REQUIREMENT → Search the records below for the word "Metres". Copy each line where it occurs.

————

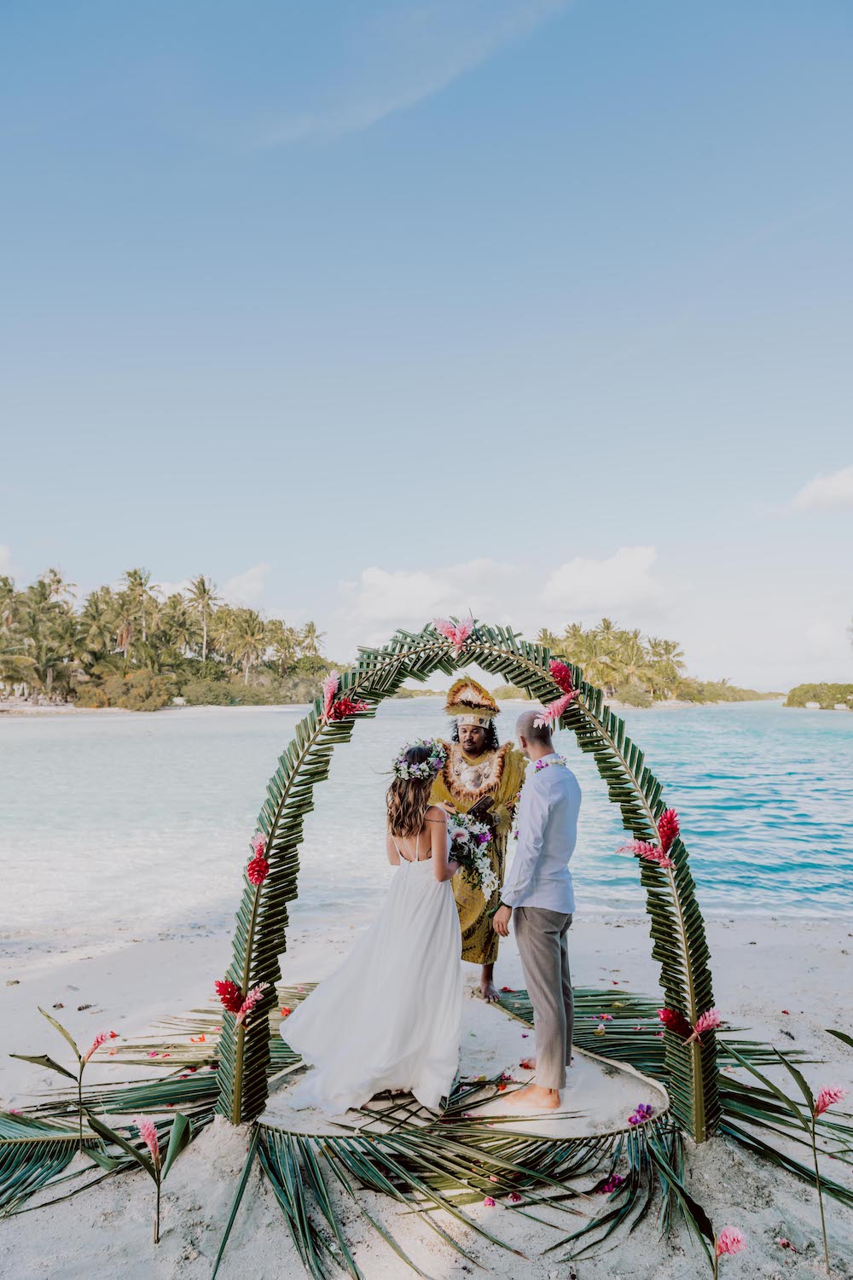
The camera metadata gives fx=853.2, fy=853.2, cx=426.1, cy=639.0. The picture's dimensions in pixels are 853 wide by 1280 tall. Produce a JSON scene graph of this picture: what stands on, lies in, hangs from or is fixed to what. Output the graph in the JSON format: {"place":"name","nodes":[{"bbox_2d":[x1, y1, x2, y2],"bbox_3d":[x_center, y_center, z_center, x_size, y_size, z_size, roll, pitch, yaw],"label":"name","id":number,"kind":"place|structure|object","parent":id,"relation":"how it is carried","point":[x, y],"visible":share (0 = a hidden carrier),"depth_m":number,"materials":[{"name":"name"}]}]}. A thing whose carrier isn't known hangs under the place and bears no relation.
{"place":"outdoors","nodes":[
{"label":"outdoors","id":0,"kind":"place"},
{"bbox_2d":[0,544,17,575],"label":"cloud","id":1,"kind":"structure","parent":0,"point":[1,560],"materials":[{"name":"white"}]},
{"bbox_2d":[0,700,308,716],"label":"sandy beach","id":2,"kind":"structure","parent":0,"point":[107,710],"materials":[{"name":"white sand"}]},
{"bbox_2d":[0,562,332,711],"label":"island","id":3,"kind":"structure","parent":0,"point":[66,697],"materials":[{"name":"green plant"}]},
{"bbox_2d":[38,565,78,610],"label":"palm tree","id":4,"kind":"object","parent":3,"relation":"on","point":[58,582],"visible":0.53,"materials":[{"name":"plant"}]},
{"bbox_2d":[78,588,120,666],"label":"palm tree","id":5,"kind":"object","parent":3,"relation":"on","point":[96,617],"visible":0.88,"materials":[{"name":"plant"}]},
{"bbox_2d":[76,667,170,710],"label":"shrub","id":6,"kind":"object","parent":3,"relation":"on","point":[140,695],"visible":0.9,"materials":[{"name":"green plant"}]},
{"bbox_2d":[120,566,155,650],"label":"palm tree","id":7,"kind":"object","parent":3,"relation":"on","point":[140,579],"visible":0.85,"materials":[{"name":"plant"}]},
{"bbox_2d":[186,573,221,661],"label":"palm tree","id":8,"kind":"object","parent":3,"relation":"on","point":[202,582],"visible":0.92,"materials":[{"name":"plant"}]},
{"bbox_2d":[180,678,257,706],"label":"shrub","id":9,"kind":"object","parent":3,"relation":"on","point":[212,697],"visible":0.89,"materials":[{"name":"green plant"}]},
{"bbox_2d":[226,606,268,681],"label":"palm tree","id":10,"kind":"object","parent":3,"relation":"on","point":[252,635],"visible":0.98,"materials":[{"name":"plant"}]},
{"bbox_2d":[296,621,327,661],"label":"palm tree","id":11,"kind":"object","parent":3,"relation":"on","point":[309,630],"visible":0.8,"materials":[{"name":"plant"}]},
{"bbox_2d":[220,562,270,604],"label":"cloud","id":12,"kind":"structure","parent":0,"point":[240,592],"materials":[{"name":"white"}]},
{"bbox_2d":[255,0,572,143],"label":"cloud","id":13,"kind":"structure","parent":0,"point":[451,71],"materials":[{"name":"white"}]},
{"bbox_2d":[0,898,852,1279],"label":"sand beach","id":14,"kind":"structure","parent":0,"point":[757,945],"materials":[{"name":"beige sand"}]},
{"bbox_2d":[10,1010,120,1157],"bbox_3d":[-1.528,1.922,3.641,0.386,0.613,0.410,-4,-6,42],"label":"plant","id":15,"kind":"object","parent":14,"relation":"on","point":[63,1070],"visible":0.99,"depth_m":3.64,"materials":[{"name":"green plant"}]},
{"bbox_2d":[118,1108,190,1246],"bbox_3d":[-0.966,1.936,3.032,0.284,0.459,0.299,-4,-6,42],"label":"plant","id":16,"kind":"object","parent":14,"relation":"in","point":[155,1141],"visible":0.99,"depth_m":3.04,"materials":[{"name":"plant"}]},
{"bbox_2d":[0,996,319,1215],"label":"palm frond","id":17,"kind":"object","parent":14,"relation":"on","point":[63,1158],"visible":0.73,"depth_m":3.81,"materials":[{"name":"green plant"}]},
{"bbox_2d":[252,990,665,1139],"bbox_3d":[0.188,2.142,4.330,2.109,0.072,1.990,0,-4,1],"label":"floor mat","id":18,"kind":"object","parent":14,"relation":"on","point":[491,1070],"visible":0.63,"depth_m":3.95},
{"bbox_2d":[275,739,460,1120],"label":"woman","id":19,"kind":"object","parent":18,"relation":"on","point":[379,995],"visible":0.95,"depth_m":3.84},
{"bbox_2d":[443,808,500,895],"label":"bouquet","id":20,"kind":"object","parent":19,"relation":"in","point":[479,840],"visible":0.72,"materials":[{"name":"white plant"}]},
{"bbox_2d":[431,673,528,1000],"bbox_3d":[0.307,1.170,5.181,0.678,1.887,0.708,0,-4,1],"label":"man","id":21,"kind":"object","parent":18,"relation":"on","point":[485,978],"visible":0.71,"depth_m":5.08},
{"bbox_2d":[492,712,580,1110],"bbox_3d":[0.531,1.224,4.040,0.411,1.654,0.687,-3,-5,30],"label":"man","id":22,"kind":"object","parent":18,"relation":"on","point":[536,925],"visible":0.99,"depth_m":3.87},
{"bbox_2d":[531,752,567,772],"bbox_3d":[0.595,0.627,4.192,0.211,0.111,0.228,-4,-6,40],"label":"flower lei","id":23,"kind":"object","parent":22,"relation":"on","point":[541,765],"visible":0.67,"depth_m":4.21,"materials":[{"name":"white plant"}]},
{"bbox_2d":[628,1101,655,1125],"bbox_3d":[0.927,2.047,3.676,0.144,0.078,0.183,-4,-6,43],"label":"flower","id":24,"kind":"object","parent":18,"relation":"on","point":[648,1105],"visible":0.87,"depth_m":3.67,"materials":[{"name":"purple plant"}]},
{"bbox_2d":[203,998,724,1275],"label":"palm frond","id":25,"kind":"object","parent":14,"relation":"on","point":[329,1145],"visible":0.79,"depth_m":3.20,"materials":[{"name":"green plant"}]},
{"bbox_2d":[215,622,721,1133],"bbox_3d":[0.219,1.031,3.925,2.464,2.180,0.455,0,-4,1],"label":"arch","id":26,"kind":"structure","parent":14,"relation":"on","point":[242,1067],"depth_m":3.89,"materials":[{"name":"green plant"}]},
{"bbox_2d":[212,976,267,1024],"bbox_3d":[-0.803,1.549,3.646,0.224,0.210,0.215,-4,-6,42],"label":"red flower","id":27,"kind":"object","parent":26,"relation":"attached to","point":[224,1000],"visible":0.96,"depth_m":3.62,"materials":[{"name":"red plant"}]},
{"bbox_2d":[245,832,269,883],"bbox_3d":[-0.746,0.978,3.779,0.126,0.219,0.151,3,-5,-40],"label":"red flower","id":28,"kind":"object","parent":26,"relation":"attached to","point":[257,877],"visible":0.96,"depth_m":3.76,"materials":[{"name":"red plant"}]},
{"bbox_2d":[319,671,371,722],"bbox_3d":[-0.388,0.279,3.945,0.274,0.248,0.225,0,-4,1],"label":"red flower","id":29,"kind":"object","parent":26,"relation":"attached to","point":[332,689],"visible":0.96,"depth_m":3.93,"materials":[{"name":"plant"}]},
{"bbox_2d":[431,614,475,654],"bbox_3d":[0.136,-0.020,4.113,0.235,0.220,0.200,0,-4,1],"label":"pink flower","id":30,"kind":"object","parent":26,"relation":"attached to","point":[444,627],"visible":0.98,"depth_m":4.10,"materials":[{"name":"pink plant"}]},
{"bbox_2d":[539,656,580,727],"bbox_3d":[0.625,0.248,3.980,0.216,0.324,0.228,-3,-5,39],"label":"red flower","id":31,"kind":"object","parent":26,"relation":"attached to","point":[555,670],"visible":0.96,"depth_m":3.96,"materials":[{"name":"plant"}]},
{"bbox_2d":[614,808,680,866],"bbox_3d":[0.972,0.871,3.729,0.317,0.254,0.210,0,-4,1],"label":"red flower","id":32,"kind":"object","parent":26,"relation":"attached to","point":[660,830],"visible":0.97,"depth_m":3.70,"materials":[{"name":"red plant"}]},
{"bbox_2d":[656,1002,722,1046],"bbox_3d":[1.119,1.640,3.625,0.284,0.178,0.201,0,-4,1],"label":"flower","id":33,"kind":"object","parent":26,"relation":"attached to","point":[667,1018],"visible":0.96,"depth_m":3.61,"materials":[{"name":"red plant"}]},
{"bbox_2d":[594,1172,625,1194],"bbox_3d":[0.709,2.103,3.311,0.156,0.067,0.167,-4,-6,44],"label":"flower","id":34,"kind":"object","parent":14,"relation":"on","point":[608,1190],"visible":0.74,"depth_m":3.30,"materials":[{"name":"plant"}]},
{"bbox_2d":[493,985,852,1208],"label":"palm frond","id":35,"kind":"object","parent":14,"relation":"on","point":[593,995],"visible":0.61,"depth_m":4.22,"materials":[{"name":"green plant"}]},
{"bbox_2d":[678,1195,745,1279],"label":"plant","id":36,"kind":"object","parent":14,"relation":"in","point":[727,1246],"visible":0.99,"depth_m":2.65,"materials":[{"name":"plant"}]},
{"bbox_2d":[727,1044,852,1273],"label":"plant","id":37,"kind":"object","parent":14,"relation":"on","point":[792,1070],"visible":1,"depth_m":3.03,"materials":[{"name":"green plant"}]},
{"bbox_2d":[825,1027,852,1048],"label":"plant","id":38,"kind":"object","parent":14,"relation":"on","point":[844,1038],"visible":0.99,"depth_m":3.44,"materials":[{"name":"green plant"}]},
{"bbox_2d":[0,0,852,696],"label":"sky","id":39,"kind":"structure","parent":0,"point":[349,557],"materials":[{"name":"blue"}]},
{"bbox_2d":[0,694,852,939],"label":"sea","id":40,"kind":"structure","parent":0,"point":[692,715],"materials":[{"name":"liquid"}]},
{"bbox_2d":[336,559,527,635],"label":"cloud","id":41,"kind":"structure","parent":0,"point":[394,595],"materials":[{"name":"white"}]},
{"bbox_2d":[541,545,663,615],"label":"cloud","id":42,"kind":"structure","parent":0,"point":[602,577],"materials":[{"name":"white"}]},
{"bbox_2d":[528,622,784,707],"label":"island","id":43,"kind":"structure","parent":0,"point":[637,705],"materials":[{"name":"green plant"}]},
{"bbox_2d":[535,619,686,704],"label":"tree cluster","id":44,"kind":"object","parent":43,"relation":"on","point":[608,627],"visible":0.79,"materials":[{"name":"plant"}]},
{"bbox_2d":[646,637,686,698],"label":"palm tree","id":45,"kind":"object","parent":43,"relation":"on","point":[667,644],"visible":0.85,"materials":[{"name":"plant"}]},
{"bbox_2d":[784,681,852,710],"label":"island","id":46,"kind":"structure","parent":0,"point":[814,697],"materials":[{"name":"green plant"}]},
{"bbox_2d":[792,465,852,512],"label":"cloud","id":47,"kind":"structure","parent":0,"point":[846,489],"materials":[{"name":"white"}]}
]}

————

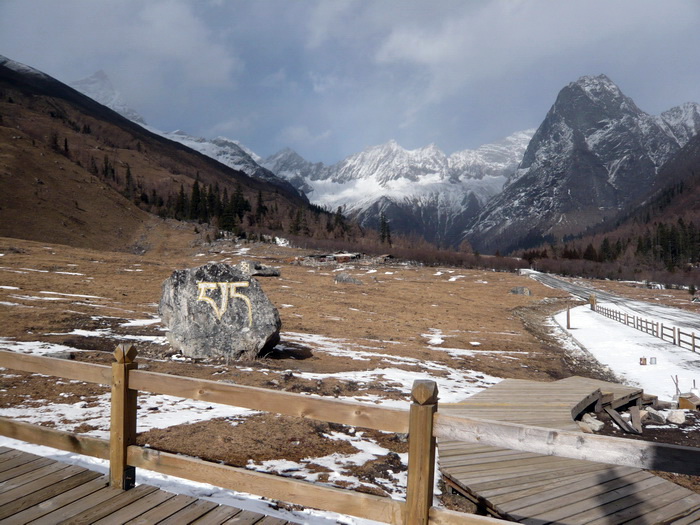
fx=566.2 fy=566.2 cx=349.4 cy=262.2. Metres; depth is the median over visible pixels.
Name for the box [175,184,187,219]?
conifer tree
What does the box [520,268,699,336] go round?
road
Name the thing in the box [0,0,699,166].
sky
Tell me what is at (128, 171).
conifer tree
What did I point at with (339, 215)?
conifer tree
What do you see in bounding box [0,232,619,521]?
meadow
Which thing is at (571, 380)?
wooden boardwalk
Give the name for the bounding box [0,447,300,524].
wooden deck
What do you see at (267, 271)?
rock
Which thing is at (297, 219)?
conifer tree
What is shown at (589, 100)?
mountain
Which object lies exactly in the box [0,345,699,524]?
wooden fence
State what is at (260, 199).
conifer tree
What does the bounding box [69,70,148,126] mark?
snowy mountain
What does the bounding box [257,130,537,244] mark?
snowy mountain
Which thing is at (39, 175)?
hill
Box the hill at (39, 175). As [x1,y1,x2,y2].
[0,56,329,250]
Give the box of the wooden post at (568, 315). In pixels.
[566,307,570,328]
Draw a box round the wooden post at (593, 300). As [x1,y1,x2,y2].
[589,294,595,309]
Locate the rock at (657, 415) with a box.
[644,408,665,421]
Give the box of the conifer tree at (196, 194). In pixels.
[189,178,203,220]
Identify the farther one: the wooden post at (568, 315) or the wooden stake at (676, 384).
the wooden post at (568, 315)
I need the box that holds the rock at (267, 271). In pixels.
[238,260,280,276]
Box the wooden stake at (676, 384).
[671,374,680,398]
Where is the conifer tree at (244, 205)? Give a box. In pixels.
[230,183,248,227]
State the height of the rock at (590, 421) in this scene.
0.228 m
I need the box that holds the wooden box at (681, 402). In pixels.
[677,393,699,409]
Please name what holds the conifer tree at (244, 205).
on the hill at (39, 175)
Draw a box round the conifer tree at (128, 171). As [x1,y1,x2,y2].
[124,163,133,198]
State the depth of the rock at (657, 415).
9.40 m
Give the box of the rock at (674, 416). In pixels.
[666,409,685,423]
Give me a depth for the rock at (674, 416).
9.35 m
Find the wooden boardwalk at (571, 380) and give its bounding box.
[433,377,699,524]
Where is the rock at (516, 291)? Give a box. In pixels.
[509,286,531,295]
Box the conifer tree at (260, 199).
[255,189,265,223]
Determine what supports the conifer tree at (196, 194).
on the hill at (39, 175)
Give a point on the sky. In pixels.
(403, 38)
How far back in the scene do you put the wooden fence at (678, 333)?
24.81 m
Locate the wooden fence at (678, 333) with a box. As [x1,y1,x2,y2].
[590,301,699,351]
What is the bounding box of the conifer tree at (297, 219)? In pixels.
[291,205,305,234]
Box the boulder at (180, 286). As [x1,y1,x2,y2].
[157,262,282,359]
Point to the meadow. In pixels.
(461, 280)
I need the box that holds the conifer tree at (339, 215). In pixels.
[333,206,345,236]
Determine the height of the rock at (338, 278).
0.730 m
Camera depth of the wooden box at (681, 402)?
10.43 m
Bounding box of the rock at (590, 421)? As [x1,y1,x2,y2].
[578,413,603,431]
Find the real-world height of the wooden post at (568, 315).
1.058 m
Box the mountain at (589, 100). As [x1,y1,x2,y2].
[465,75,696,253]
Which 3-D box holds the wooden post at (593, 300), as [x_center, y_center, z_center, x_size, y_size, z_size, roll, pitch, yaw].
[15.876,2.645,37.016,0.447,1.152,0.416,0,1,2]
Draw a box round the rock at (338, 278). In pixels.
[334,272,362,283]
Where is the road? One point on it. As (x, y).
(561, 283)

————

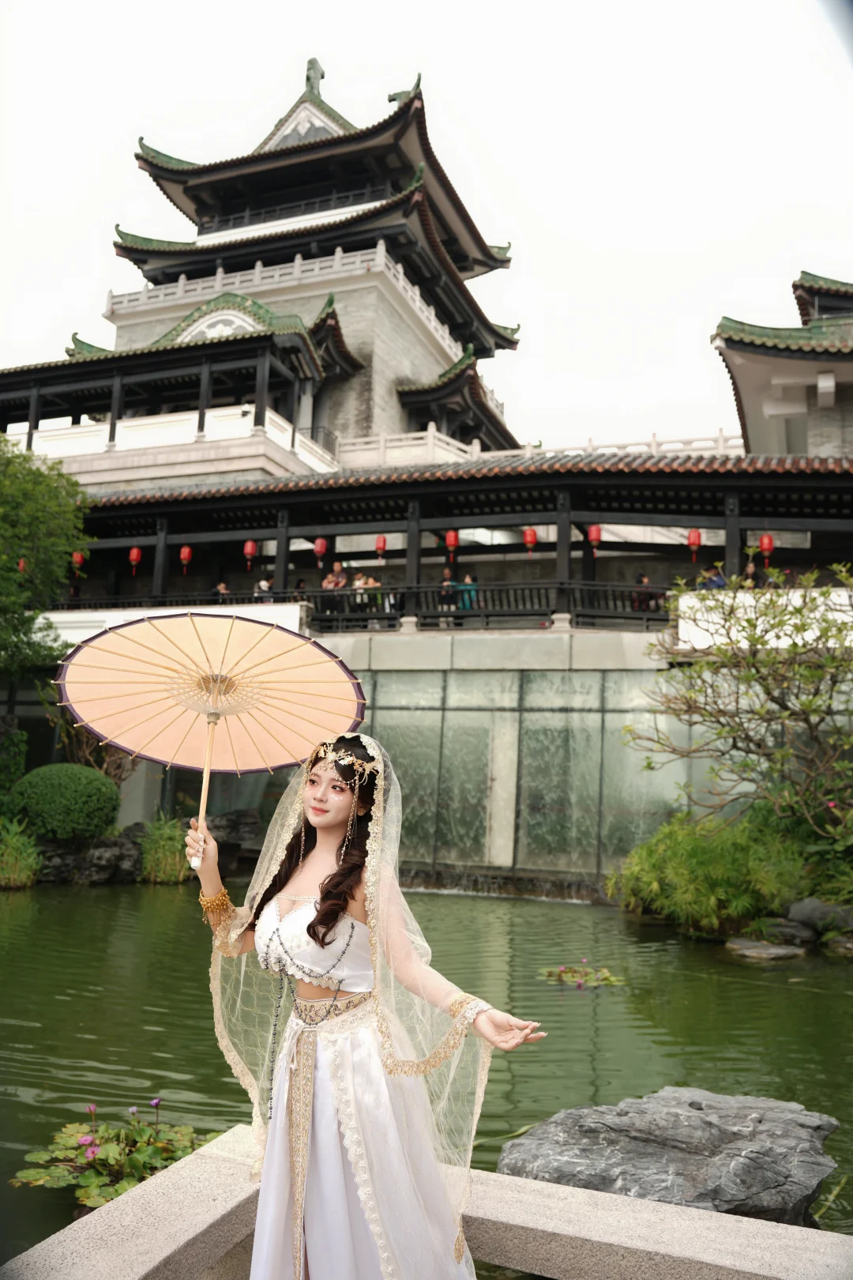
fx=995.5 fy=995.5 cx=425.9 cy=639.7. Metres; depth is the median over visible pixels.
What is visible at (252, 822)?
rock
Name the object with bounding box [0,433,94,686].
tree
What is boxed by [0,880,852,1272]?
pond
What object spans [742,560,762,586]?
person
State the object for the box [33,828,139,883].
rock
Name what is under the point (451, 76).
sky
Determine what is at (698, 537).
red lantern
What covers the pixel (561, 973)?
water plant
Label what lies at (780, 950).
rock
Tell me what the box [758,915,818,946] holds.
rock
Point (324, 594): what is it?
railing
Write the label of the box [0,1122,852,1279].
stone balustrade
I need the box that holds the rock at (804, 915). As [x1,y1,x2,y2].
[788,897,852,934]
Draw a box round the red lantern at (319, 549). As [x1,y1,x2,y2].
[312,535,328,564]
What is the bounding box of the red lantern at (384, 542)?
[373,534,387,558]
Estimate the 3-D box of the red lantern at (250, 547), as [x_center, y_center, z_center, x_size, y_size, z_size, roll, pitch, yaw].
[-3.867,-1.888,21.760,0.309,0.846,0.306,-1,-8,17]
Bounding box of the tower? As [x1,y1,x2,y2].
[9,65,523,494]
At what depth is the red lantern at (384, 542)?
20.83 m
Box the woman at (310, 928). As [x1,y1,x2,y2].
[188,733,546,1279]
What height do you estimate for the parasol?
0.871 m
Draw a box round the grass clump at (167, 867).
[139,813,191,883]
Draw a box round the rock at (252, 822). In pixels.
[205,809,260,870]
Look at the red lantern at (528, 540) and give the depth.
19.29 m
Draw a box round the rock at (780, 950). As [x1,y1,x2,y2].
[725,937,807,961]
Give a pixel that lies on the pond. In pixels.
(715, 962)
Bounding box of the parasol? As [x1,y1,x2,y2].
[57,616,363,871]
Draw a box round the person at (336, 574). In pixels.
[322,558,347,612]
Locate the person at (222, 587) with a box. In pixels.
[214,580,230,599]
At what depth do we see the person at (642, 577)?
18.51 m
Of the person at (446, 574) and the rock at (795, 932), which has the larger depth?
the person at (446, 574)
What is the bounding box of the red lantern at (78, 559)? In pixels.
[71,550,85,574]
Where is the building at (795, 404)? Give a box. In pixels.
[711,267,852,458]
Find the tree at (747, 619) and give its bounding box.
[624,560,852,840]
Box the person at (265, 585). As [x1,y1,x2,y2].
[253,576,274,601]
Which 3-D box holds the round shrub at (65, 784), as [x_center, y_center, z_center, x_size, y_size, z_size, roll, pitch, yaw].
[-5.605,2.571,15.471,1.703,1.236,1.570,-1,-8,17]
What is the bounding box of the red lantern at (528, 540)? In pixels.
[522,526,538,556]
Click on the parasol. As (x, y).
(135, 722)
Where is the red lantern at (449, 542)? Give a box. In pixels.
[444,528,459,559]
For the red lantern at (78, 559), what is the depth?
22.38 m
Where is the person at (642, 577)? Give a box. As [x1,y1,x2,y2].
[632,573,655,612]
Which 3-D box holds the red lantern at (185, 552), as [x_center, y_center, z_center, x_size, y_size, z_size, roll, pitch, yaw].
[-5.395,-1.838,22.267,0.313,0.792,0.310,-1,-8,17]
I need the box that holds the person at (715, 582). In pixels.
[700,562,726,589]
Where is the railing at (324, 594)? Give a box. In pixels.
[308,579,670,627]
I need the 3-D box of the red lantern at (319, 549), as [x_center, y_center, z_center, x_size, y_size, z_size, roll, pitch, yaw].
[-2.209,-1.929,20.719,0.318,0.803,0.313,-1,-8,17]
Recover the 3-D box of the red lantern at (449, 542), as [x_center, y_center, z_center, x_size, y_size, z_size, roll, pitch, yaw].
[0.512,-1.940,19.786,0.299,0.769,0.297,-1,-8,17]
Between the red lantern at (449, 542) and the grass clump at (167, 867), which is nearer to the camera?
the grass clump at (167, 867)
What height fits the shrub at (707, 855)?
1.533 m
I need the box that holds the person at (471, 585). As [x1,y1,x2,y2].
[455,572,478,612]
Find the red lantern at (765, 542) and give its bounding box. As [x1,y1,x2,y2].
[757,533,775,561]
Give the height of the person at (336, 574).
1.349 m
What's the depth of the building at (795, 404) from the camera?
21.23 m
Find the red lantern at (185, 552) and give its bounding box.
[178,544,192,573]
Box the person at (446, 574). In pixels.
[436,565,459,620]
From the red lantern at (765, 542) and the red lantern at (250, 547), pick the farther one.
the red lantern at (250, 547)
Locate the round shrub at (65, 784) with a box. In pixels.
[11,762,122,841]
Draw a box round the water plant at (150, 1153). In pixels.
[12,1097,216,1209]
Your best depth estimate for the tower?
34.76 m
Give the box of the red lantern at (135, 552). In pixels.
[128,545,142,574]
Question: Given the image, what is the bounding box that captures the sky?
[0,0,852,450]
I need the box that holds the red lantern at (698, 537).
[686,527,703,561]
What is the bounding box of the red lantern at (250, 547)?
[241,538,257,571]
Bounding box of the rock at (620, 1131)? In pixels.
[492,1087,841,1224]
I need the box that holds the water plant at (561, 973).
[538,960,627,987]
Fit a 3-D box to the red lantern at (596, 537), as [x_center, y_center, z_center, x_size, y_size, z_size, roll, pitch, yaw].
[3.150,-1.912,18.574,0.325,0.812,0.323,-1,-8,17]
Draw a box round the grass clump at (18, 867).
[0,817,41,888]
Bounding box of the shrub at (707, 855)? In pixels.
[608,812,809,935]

————

SOLVED PROBLEM →
fx=566.2 fy=566.2 cx=349.4 cy=262.2. Metres; depth is the median over visible pixels.
fx=995.5 fy=995.5 cx=425.9 cy=639.7. Metres; depth is the median over visible pixels.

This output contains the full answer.